In her reflections on the vocation of nursing Robinson explores many myths and archetypes that give shape and energy to the identity of the nurse as it has evolved in Western culture, including the stories of Hygeia, Baubo, Hermes, Hecate, Cassandra, and the Dionysian Maenad.  The ancient stories of each of these figures and others articulate particular constraints, conventions, and conflicts involved in caregiving, especially in the ways women assume the role of caregiver.  She explains at the outset that she deals particularly with women in nursing, though now many men are nurses, since traditionally it has been a profession deeply shaped by cultural notions of female roles.  Another layer of this exploration is a chapter on the nurse in popular culture that considers ways in which the figure of the nurse has been both elevated and debased, made comic or tragic, sidelined or sexualized.  The multidimensionality of the nursing vocation and, consequently, the challenge it poses to women who enter it, is strongly emphasized throughout the six chapters, which together depict the work of nursing as a soul journey. This journey challenges nurses in new ways to work within institutions that suppress important aspects of their power to do healing work at a level of intimacy generally not accessed by doctors.

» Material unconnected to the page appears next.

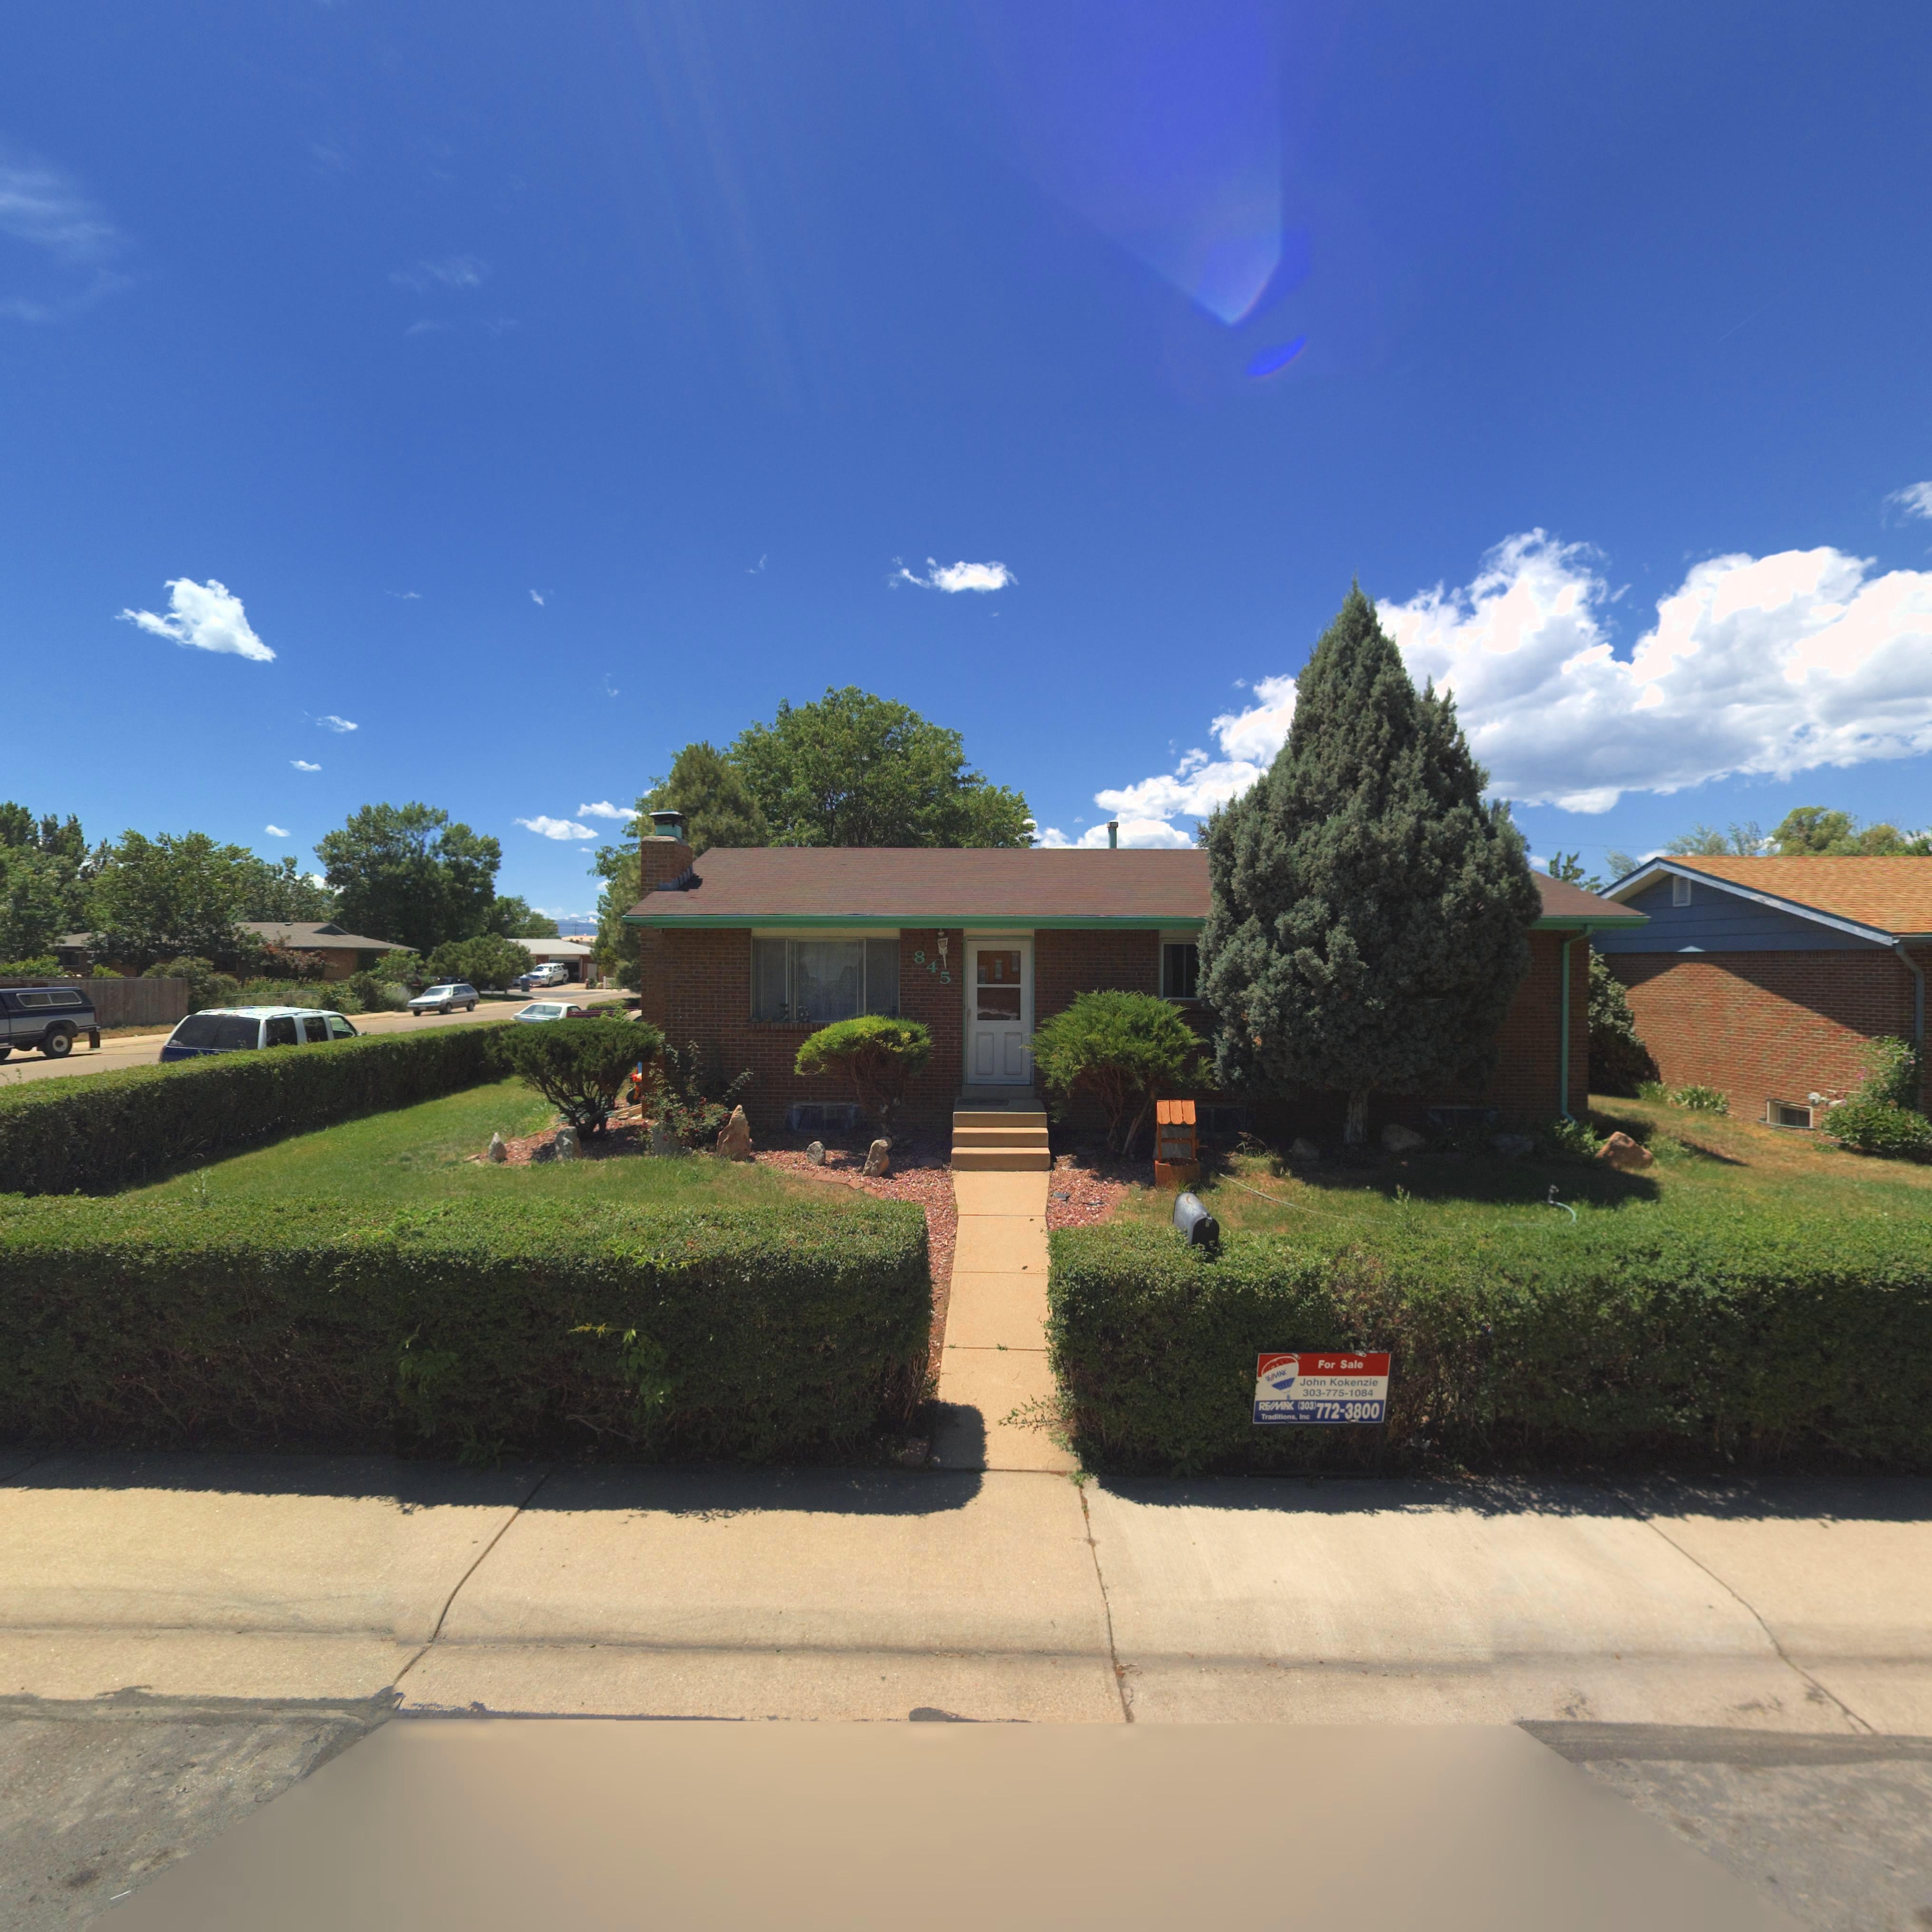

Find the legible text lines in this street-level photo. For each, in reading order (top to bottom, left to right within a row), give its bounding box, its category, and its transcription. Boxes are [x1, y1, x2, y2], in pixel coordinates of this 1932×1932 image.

[913, 949, 952, 985] StreetNumber: 845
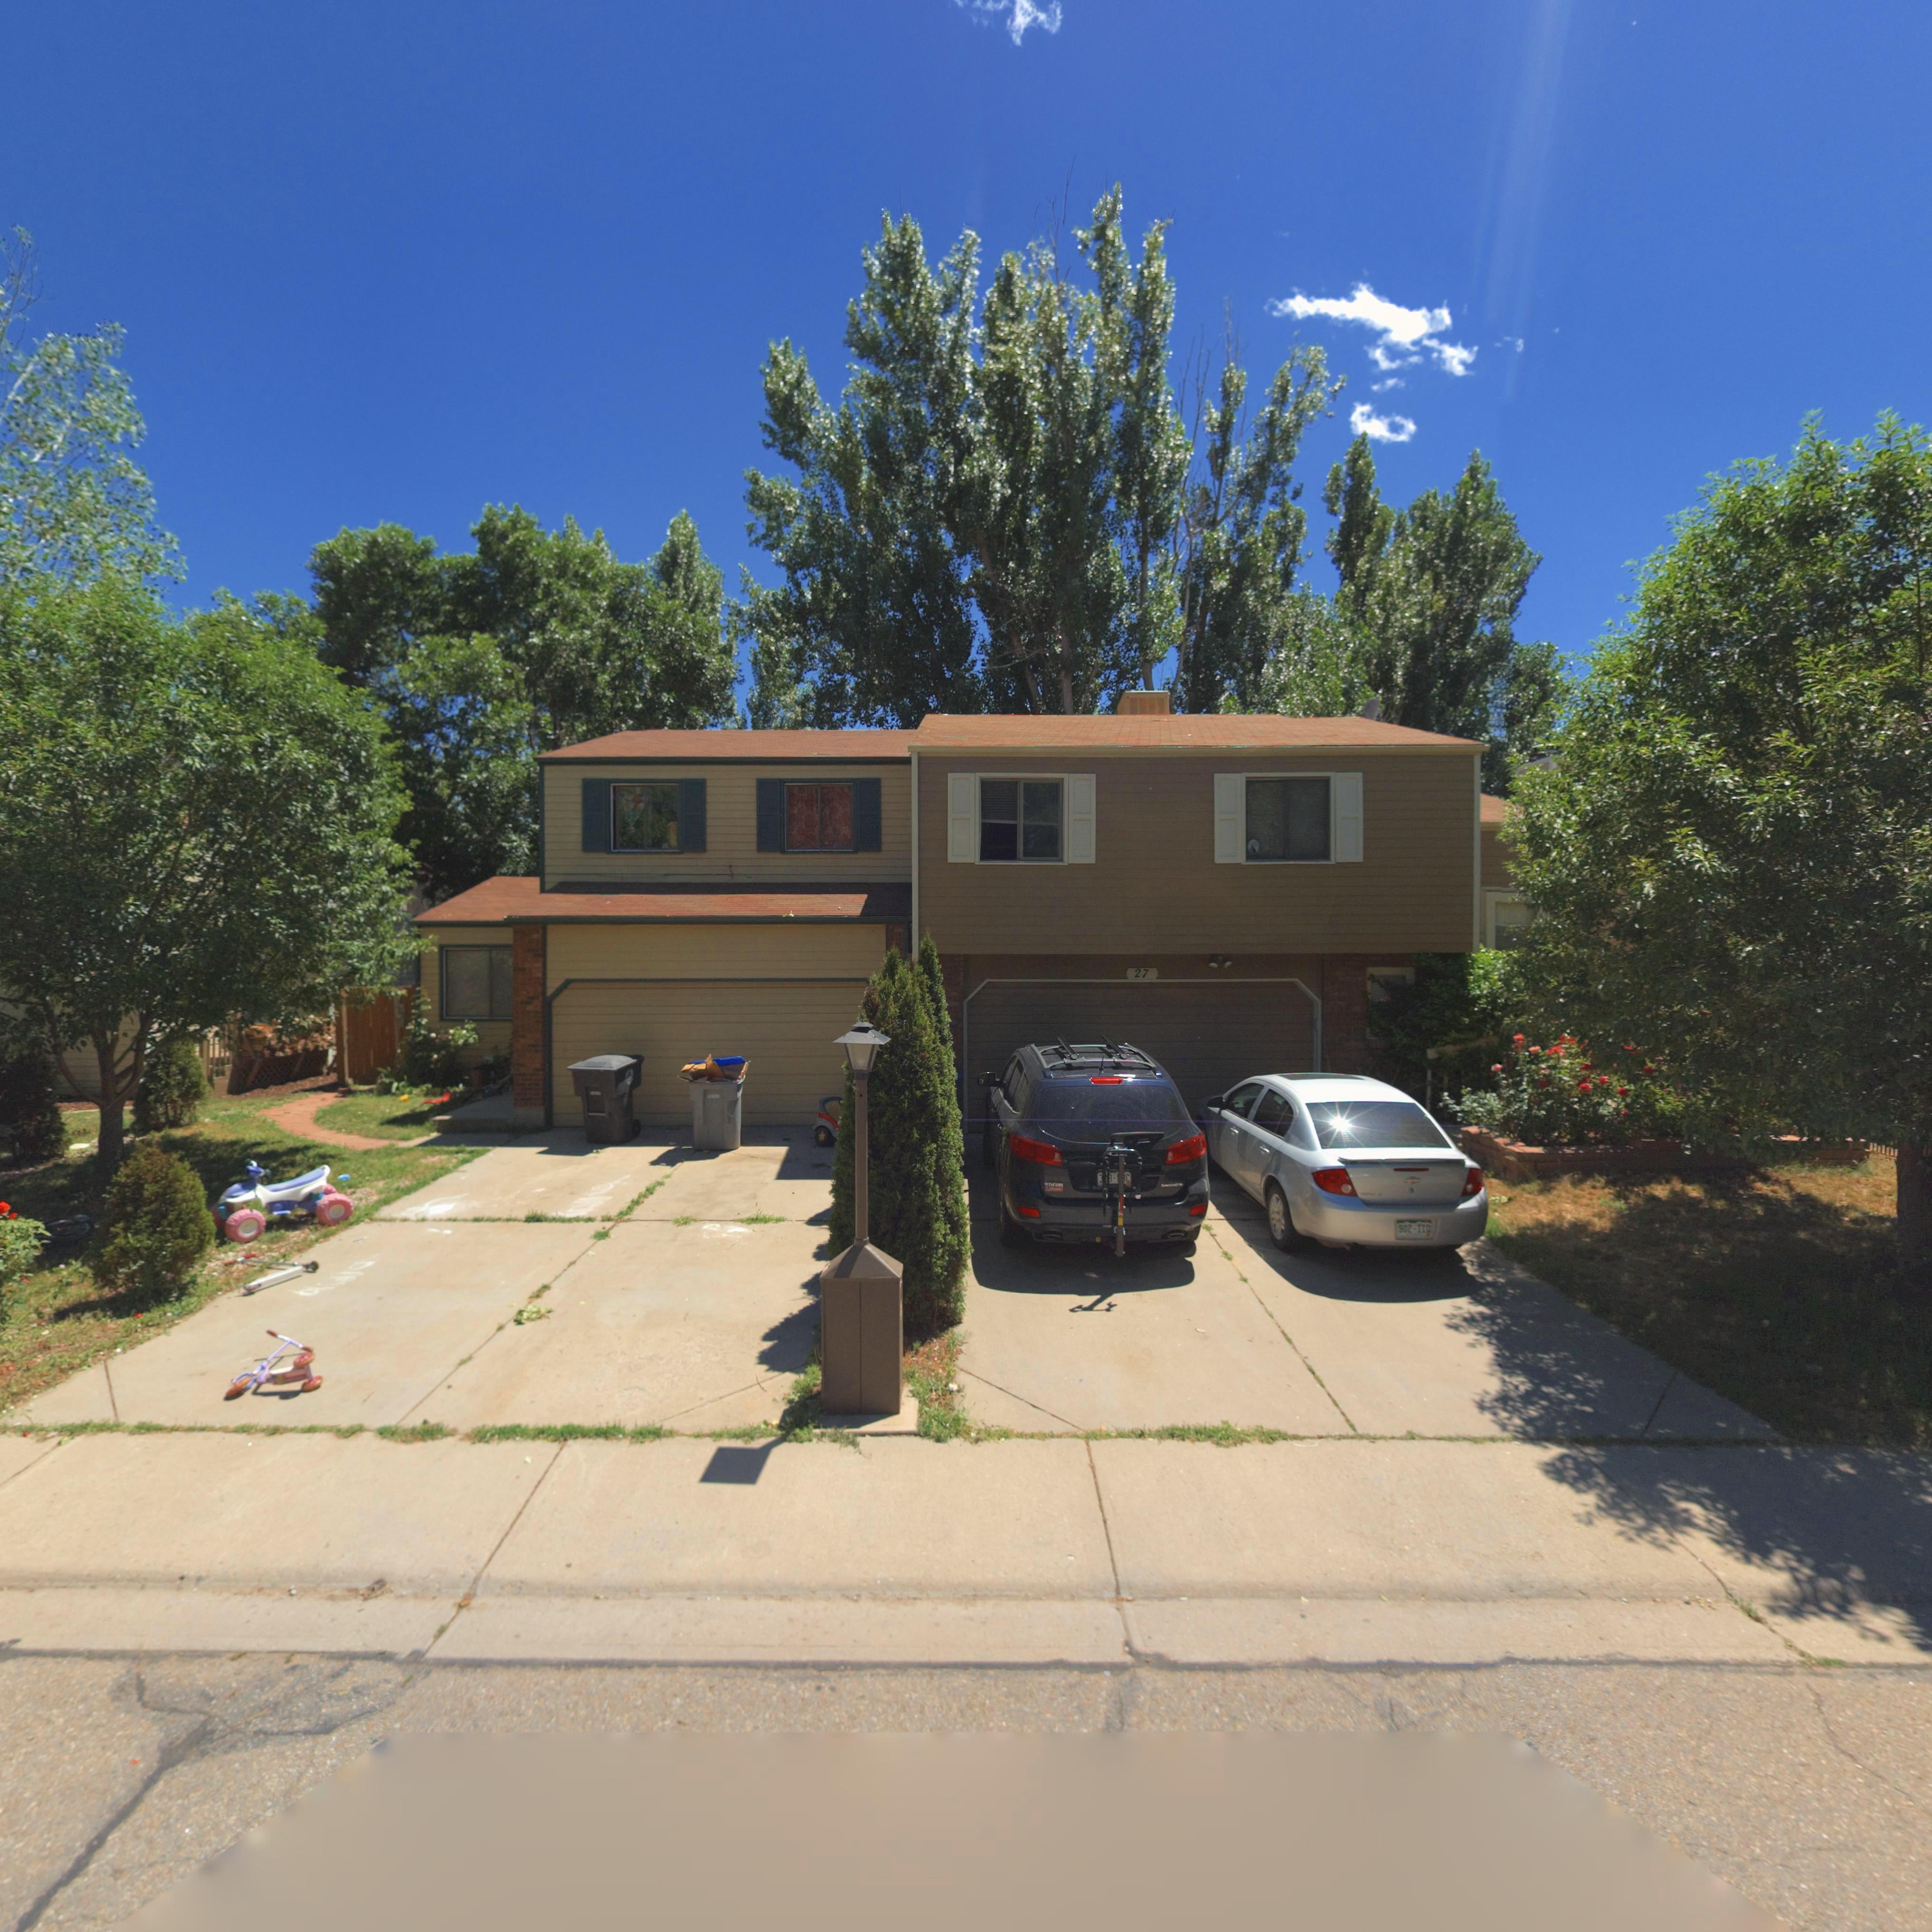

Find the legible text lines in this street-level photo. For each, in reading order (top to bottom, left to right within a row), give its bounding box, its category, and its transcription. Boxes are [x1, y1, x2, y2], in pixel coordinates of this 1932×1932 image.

[1133, 967, 1149, 978] StreetNumber: 27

The book offers a wide perspective on the nursing profession, especially as it has coevolved with shifting notions of female roles and professionalism in caregiving.  Readers might be motivated to do a little homework to fully appreciate all the references to ancient myths, depth psychologists, and modern film.  Because of the emphasis on archetypes, prototypes, and stereotypes, a good many claims about the lives, choices, challenges, needs, and attitudes of nurses may seem like rather sweeping generalizations, including the core idea of "the nurse," which might seem at times to overlook the diversity of motives and character among nurses.  To appreciate what the book offers, one needs to accept its terms as a study of ideas and images that have been woven into the professional mantle nurses assume and tailor in the course of their professional lives to the rapidly changing circumstances of contemporary nursing.   In addition to that, however, Robinson offers observations about her own childhood experiences, schooling, losses, and epiphanies by way of illustrating her broader points in the story of one nurse's journey.